1. The utility model provides a mechanics structure experiment platform, includes experiment base platform (1), roof-rack (3), lateral shifting mechanism (5) and dynamometry mechanism (6), its characterized in that: a plurality of mounting holes (101) are formed in the top surface of the experiment base platform (1), a supporting rod (2) is mounted in the mounting holes (101) in a clamping mode, a top frame (3) is mounted on the top portion of the supporting rod (2) in a clamping mode, a through hole (301) is formed in the top surface of the top frame (3), two connecting blocks (302) are fixedly connected to the inner walls of the two sides of the through hole (301), a first sliding groove (303) is formed in the top bottom surface of each connecting block (302), second sliding grooves (304) are formed in the two sides of each connecting block (302), the first sliding grooves (303) and the second sliding grooves (304) are communicated, a transverse moving mechanism (5) is mounted in the inner portions of the first sliding grooves (303) and the second sliding grooves (304) in a sliding mode, and a force measuring mechanism (6) is mounted at the bottom of the transverse moving mechanism (5).

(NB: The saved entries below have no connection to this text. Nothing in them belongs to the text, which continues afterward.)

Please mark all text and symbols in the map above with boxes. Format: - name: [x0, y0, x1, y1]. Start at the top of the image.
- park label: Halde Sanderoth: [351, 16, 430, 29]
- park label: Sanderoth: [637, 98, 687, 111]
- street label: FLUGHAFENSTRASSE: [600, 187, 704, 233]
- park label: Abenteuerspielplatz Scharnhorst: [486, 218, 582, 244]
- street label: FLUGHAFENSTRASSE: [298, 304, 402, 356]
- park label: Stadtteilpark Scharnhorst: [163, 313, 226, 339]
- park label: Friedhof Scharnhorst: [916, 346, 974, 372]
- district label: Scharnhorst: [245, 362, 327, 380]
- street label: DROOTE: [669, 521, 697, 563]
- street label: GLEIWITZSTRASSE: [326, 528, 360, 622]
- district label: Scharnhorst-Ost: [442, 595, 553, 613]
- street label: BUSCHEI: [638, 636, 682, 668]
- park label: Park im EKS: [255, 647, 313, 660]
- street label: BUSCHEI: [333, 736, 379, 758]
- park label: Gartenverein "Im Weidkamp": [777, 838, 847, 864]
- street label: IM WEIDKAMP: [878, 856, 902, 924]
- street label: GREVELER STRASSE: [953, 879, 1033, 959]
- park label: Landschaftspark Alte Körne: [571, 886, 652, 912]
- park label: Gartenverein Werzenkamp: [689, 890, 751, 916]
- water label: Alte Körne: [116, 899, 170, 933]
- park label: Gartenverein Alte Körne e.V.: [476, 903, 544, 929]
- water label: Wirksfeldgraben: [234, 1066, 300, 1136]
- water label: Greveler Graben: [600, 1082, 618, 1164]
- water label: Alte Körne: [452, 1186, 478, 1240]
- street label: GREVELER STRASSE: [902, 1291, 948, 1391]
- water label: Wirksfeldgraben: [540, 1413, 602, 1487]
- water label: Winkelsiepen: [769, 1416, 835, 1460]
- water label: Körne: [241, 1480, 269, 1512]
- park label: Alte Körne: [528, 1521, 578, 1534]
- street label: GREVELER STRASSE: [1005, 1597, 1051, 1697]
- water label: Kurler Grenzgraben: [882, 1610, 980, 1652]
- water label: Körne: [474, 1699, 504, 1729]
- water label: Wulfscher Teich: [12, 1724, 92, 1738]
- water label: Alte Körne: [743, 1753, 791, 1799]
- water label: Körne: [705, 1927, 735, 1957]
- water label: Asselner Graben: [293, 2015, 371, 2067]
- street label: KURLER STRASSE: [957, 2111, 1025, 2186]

2. The mechanical structure experiment platform according to claim 1, wherein: the two ends of the top of the through hole (301) are fixedly provided with longitudinal linear modules (4), and the longitudinal linear modules (4) are positioned right above the first sliding groove (303).

3. The mechanical structure experiment platform according to claim 1, wherein: the transverse moving mechanism (5) comprises a sliding block (501) and a driving gear (504), the sliding block (501) is slidably arranged in the first sliding groove (303), the top of the sliding block (501) movably penetrates through the second sliding groove (304) to be fixedly connected to the moving end of the longitudinal linear module (4), and two ball screws (502) are rotatably arranged between the two sliding blocks (501) together.

4. A mechanical structure experiment platform according to claim 3, wherein: the ball screw is characterized in that a driven gear (503) is fixedly arranged at one end of the ball screw (502), a driving gear (504) is rotatably arranged at one end, far away from the ball screw (502), of the sliding block (501), one end, far away from the sliding block (501), of the driving gear (504) is fixedly connected to the output end of a servo motor (505), and the driving gear (504) is meshed with the two driven gears (503).

5. The mechanical structure experiment platform according to claim 1, wherein: the force measuring mechanism (6) comprises an electro-hydraulic push rod (601), the electro-hydraulic push rod (601) is fixedly connected to the bottom surface of the moving end of the ball screw (502), and a force measuring instrument (602) is fixedly connected to the bottom telescopic end of the electro-hydraulic push rod (601).

6. The mechanical structure experiment platform as claimed in claim 5, wherein: the bottom of dynamometer (602) fixed mounting has connecting rod (603), the bottom fixedly connected with bulb seat (604) of connecting rod (603), the bottom of bulb seat (604) rotates installs bulb (605).